• ABOUT THIS EXERCISE
Your task is to return all of the entries below exactly, leaving out each picture.

Stored items
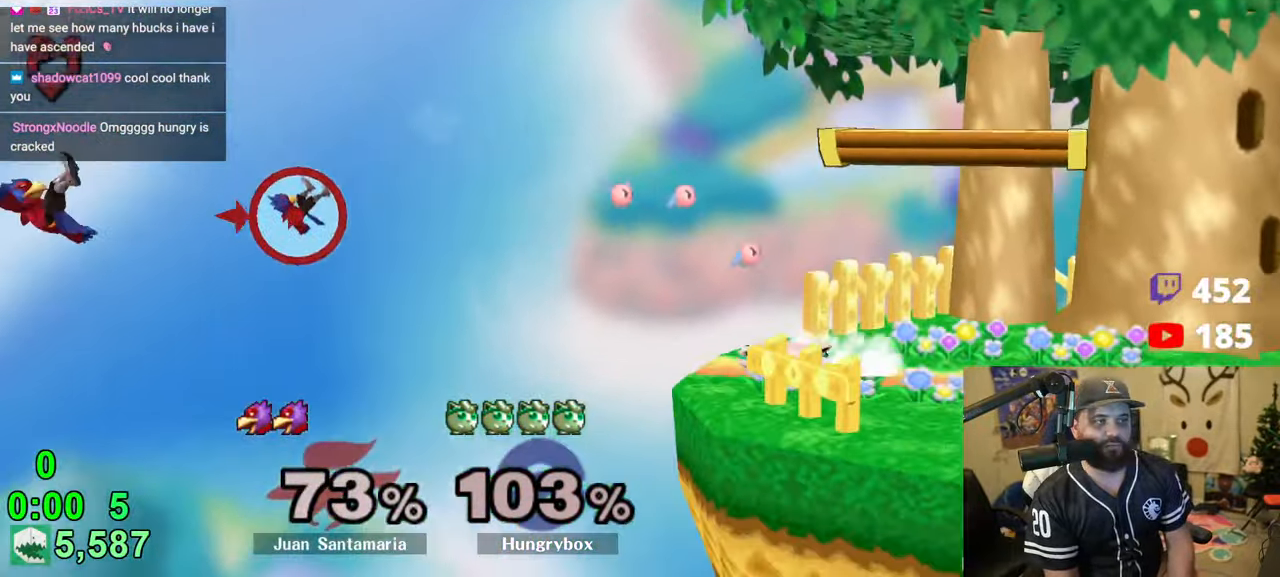
{"buttons": ["R1"], "left_stick": "down-left", "right_stick": "center", "events": [[50, "R1", "up"], [66, "left_stick", "center"], [316, "left_stick", "right"], [433, "left_stick", "down-left"], [450, "R1", "down"]]}
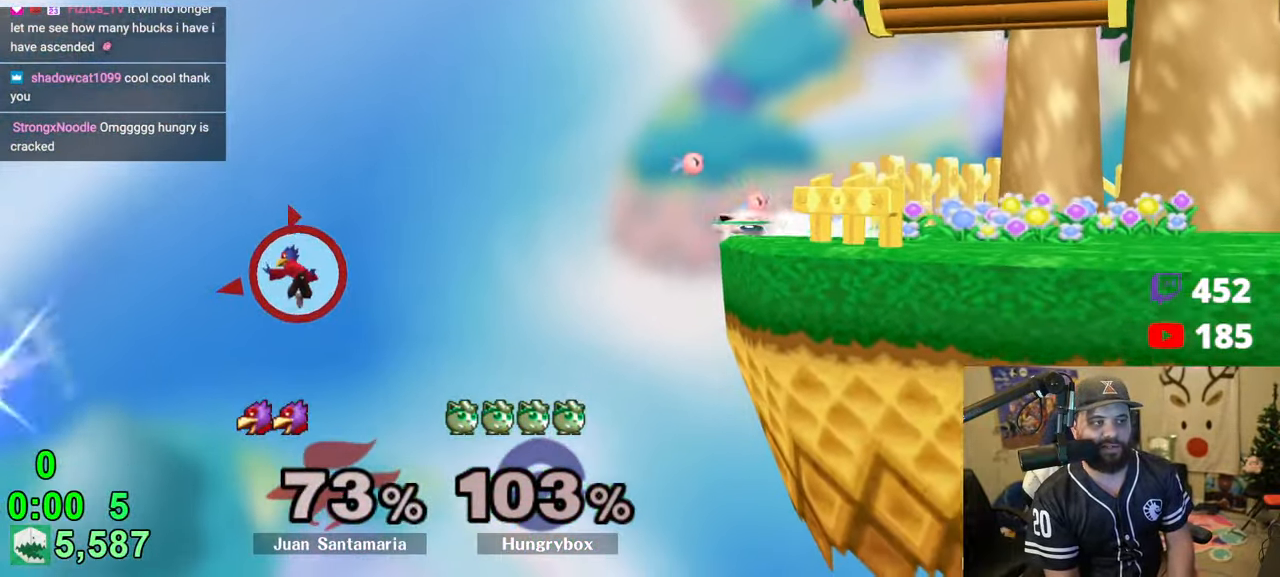
{"buttons": ["Y"], "left_stick": "up-right", "right_stick": "center", "events": [[33, "R1", "up"], [150, "left_stick", "center"], [366, "left_stick", "down"], [483, "Y", "down"], [483, "left_stick", "up-right"]]}
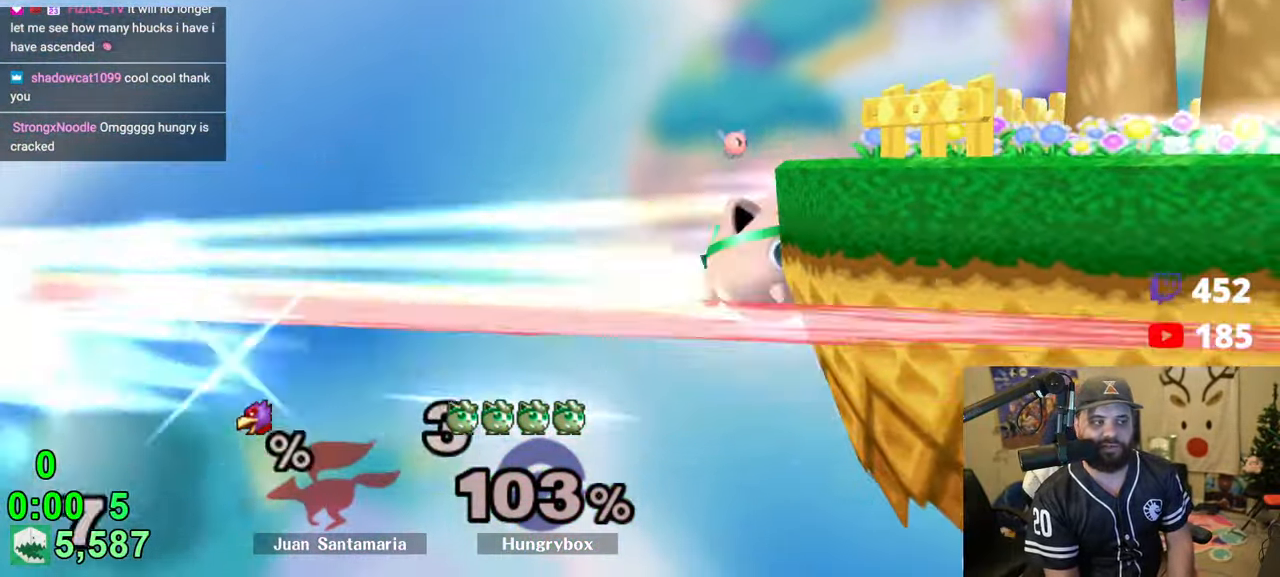
{"buttons": [], "left_stick": "down-right", "right_stick": "center", "events": [[33, "left_stick", "right"], [50, "Y", "up"], [300, "Z", "down"], [383, "Z", "up"], [433, "Z", "down"], [466, "left_stick", "down-right"], [500, "Z", "up"]]}
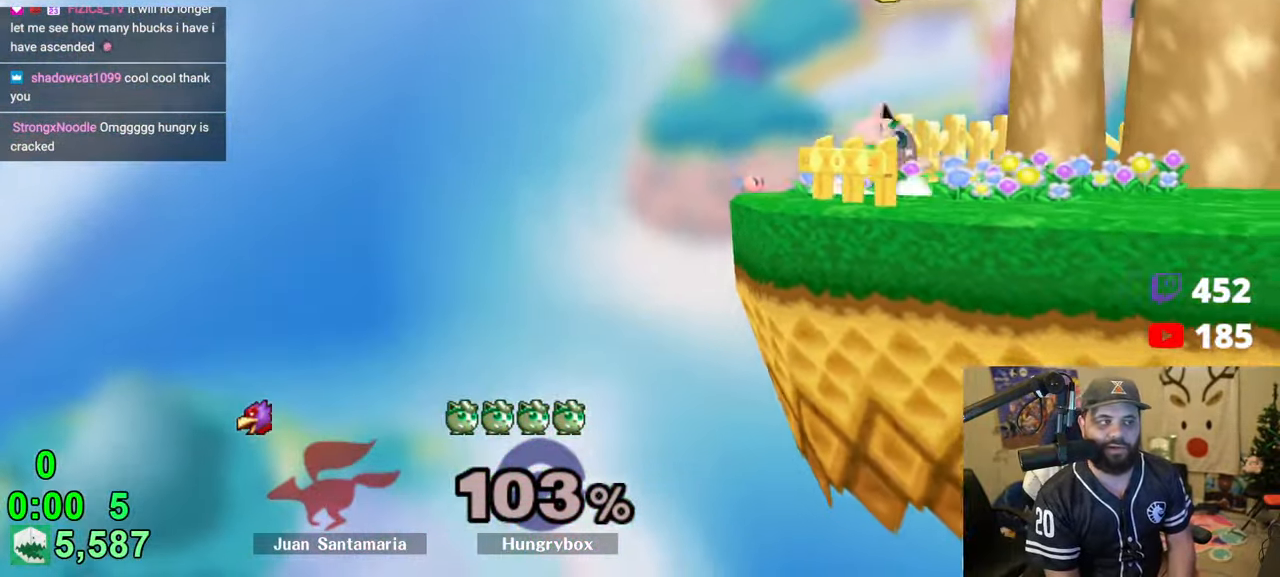
{"buttons": [], "left_stick": "up-right", "right_stick": "center", "events": [[33, "Z", "down"], [83, "Z", "up"], [100, "left_stick", "center"], [166, "left_stick", "right"], [283, "R1", "down"], [350, "left_stick", "center"], [383, "R1", "up"], [400, "left_stick", "up-right"]]}
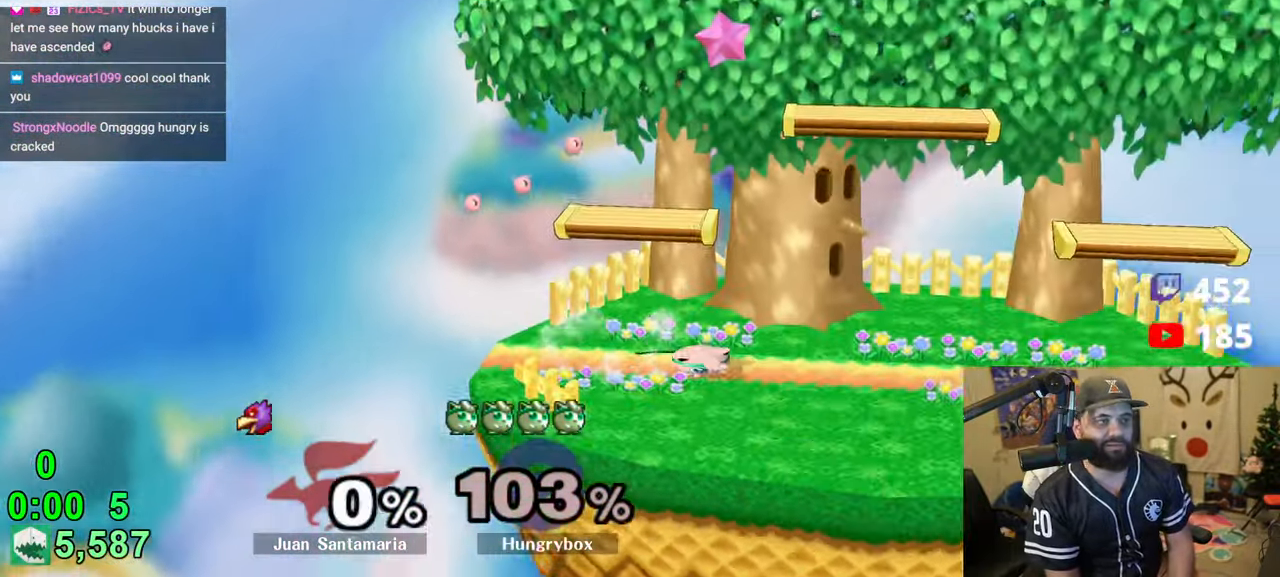
{"buttons": [], "left_stick": "up-right", "right_stick": "center", "events": [[16, "R1", "down"], [50, "left_stick", "down-right"], [100, "left_stick", "center"], [116, "R1", "up"], [166, "left_stick", "right"], [283, "R1", "down"], [366, "left_stick", "center"], [383, "R1", "up"], [433, "left_stick", "up-right"]]}
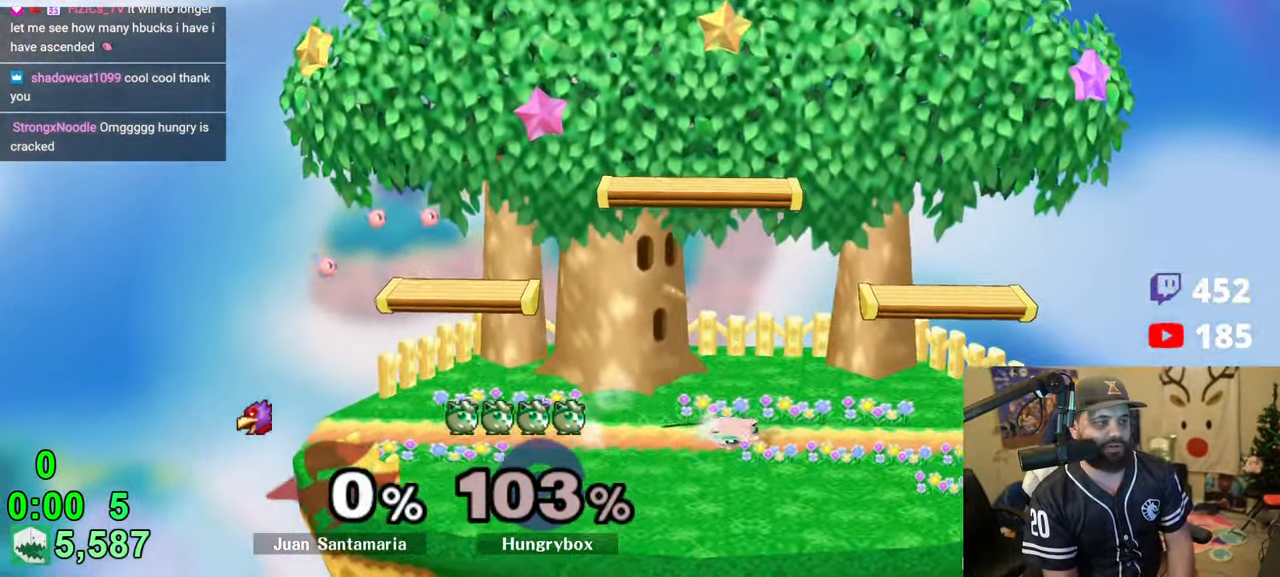
{"buttons": [], "left_stick": "down-right", "right_stick": "center", "events": [[66, "left_stick", "right"], [450, "left_stick", "down-right"]]}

• EXPECTED OUTPUT
{"buttons": ["R1"], "left_stick": "down-left", "right_stick": "center", "events": [[50, "R1", "up"], [66, "left_stick", "center"], [316, "left_stick", "right"], [433, "left_stick", "down-left"], [450, "R1", "down"]]}
{"buttons": ["Y"], "left_stick": "up-right", "right_stick": "center", "events": [[33, "R1", "up"], [150, "left_stick", "center"], [366, "left_stick", "down"], [483, "Y", "down"], [483, "left_stick", "up-right"]]}
{"buttons": [], "left_stick": "down-right", "right_stick": "center", "events": [[33, "left_stick", "right"], [50, "Y", "up"], [300, "Z", "down"], [383, "Z", "up"], [433, "Z", "down"], [466, "left_stick", "down-right"], [500, "Z", "up"]]}
{"buttons": [], "left_stick": "up-right", "right_stick": "center", "events": [[33, "Z", "down"], [83, "Z", "up"], [100, "left_stick", "center"], [166, "left_stick", "right"], [283, "R1", "down"], [350, "left_stick", "center"], [383, "R1", "up"], [400, "left_stick", "up-right"]]}
{"buttons": [], "left_stick": "up-right", "right_stick": "center", "events": [[16, "R1", "down"], [50, "left_stick", "down-right"], [100, "left_stick", "center"], [116, "R1", "up"], [166, "left_stick", "right"], [283, "R1", "down"], [366, "left_stick", "center"], [383, "R1", "up"], [433, "left_stick", "up-right"]]}
{"buttons": [], "left_stick": "down-right", "right_stick": "center", "events": [[66, "left_stick", "right"], [450, "left_stick", "down-right"]]}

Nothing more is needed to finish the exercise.